Page MenuHomeSoftware Heritage

Add get_storage_pipeline utility function for more readable configurations.
ClosedPublic

Authored by vlorentz on Nov 14 2019, 2:19 PM.

Details

Summary

This would allow writing configurations like:

storage:
  cls: pipeline
  steps:
    - cls: filter
    - cls: buffer
    - cls: remote
      url: http://swh-storage:5002/

or

storage:
  cls: filter
  storage:
    cls: buffer
    storage:
      cls: remote
      url: http://swh-storage:5002/

instead of:

storage:
  cls: filter
  args:
    storage:
      cls: buffer
      args:
        storage:
          cls: remote
          args:
            url: http://swh-storage:5002/

(example from D2275)

I think I gives more readable configs, but on the other hand it adds
more code to maintain. So I'm not sure if this is a good idea.

Comments welcome.

Diff Detail

Repository
rDSTO Storage manager
Branch
get_storage_pipeline
Lint
No Linters Available
Unit
No Unit Test Coverage
Build Status
Buildable 9110
Build 13321: tox-on-jenkinsJenkins
Build 13320: arc lint + arc unit

Event Timeline

I like the way that looks.

I guess the lowest friction way of wiring this up to the rest of our infra would be adding a 'pipeline' class to STORAGE_IMPLEMENTATION, which would make the top-level config look like

storage:
  cls: pipeline
  args:
    steps:
    - filter
    - buffer
    - cls: remote
      args:
        url: http://foo/

Which is a bit less terse, but has the advantage of being fully backwards-compatible.

What do you mean by "backwards-compatible"? get_storage_pipeline accepts a superset of get_storage's syntax.

I'm ok with either syntax though.

I'm not convinced this really is a good idea, it makes it difficult to document. Why not just replace get_xxx(cls, args): by get_xxx(cls, **args), then we can write this yaml as (with a little bit of manipulation on the yaml->arguments transformation):

storage:
  - filter
  - storage:
    - buffer
    - storage:
      - remote
      - url: http://swh-storage:5002/

or (with no under-the-carpet transformation):

storage:
  cls:filter
  storage:
    cls: buffer
    storage:
      cls: remote
      url: http://swh-storage:5002/

which looks a reasonable compromise between specific argument manipulation and yaml readability.

vlorentz edited the summary of this revision. (Show Details)

! In D2276#53517, @douardda wrote:
I'm not convinced this really is a good idea, it makes it difficult to document. Why not just replace get_xxx(cls, args): by get_xxx(cls, **args), then we can write this yaml as (with a little bit of manipulation on the yaml->arguments transformation):

storage:
  - filter
  - storage:
    - buffer
    - storage:
      - remote
      - url: http://swh-storage:5002/

I don't like this, notably for what is going to happen for classes with several arguments. Do I need to add a dash or not?

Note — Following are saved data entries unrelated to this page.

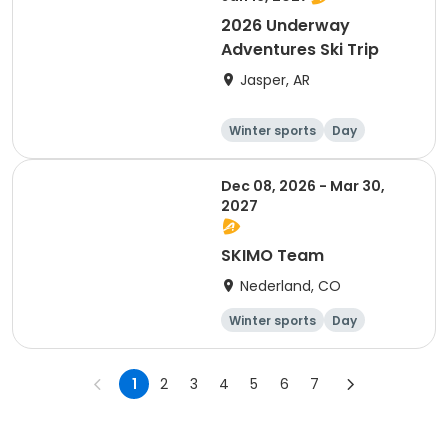
2026 Underway
Adventures Ski Trip
Jasper, AR
Winter sports
Day
Dec 08, 2026 - Mar 30,
2027
SKIMO Team
Nederland, CO
Winter sports
Day
1
2
3
4
5
6
7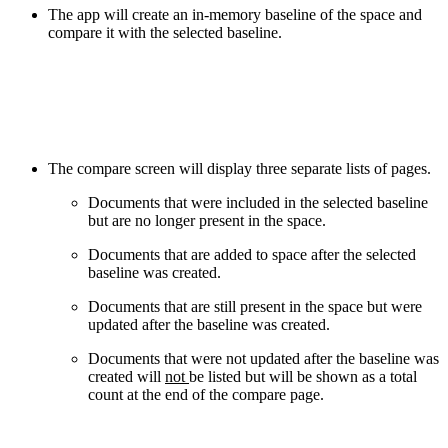
The app will create an in-memory baseline of the space and
compare it with the selected baseline.
The compare screen will display three separate lists of pages.
Documents that were included in the selected baseline
but are no longer present in the space.
Documents that are added to space after the selected
baseline was created.
Documents that are still present in the space but were
updated after the baseline was created.
Documents that were not updated after the baseline was
created will
not
be listed but will be shown as a total
count at the end of the compare page.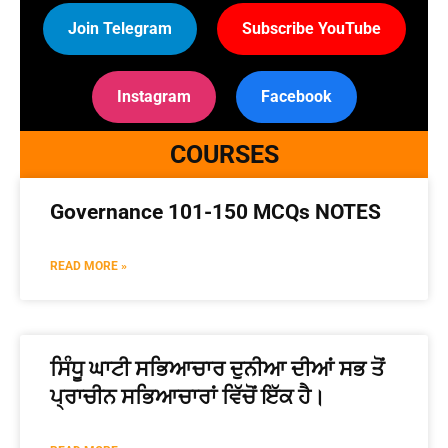
Join Telegram
Subscribe YouTube
Instagram
Facebook
COURSES
Governance 101-150 MCQs NOTES
READ MORE »
ਸਿੰਧੂ ਘਾਟੀ ਸਭਿਆਚਾਰ ਦੁਨੀਆ ਦੀਆਂ ਸਭ ਤੋਂ
ਪ੍ਰਾਚੀਨ ਸਭਿਆਚਾਰਾਂ ਵਿੱਚੋਂ ਇੱਕ ਹੈ।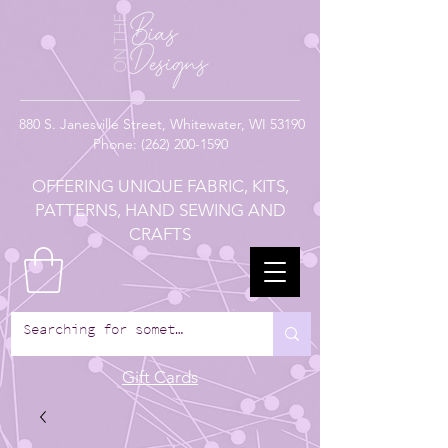
880
S. Janesville Street,
Whitewater, WI 53190
Phone:
(262) 200-1590
OFFERING UNIQUE FABRIC, KITS,
PATTERNS, HAND SEWING AND
CRAFTS
Gift Cards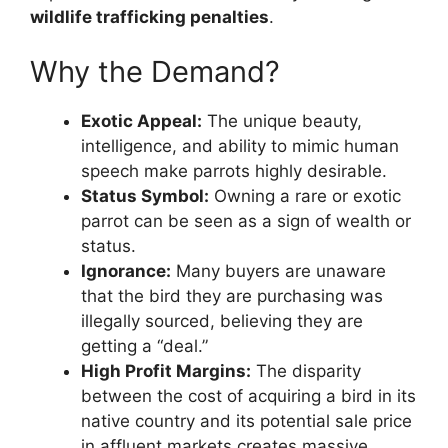
wildlife trafficking penalties
.
Why the Demand?
Exotic Appeal:
The unique beauty,
intelligence, and ability to mimic human
speech make parrots highly desirable.
Status Symbol:
Owning a rare or exotic
parrot can be seen as a sign of wealth or
status.
Ignorance:
Many buyers are unaware
that the bird they are purchasing was
illegally sourced, believing they are
getting a “deal.”
High Profit Margins:
The disparity
between the cost of acquiring a bird in its
native country and its potential sale price
in affluent markets creates massive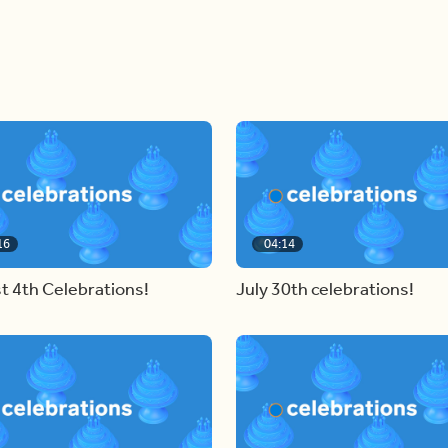
16
04:14
t 4th Celebrations!
July 30th celebrations!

or (with no under-the-carpet transformation):

storage:
  cls:filter
  storage:
    cls: buffer
    storage:
      cls: remote
      url: http://swh-storage:5002/

which looks a reasonable compromise between specific argument manipulation and yaml readability.

I agree that we should make the **args implicit. We can even do it in a backwards compatible way by checking for args['args'] at the beginning of get_storage.

I still think there's *also* value in the pipeline proposal.

@douardda Your first proposition is essentially moving to positional arguments, which is step backward.

The second one looks indeed like a good compromise between code readability and config readability.

In D2276#53524, @olasd wrote:

I still think there's *also* value in the pipeline proposal.

By combining the two proposals, you can remove the special casing for strings in the pipeline steps and get to:

storage:
  cls: pipeline
  steps:
  - cls: filter
  - cls: buffer
  - cls: remote
    url: http://foo/

Which looks pretty neat, and fairly simple to understand/document to me

vlorentz edited the summary of this revision. (Show Details)

improve example in commit message

vlorentz edited the summary of this revision. (Show Details)

fix example in commit message

ardumont added a subscriber: ardumont.

And now we need to align this in other modules ;)

Thanks.

This revision is now accepted and ready to land.Nov 15 2019, 10:29 AM
This revision was landed with ongoing or failed builds.Nov 19 2019, 4:17 AM
This revision was automatically updated to reflect the committed changes.